◆ Try it: Search the entries for lines with the string "have" and say how many there are, giving only the number.

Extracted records
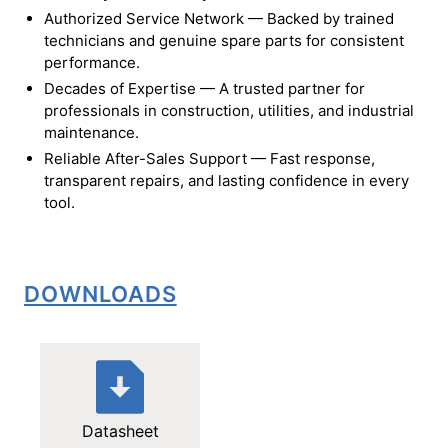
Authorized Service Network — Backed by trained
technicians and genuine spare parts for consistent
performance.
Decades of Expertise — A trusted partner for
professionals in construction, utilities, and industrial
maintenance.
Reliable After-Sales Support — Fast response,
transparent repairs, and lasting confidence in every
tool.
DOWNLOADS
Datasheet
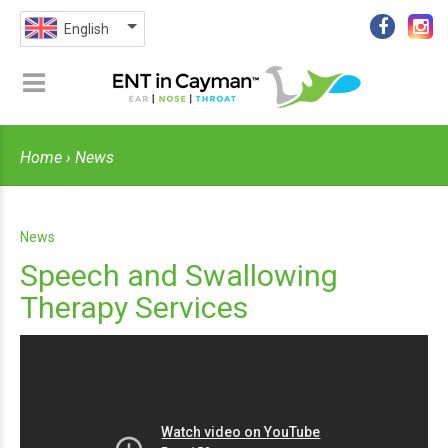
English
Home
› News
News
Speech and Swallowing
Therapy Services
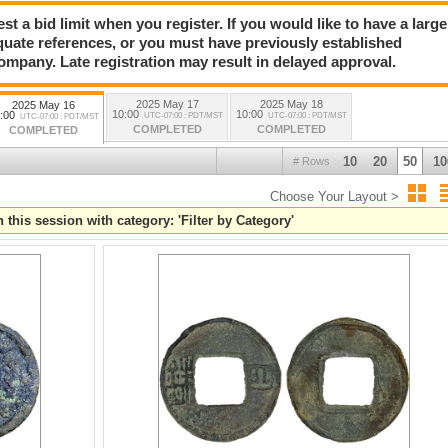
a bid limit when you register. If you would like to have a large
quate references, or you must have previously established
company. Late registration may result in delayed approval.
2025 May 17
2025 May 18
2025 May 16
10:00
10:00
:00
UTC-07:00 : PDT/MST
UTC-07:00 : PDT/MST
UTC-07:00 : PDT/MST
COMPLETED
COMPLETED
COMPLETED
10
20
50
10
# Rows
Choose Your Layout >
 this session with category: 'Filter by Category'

◆ Exercise result: 2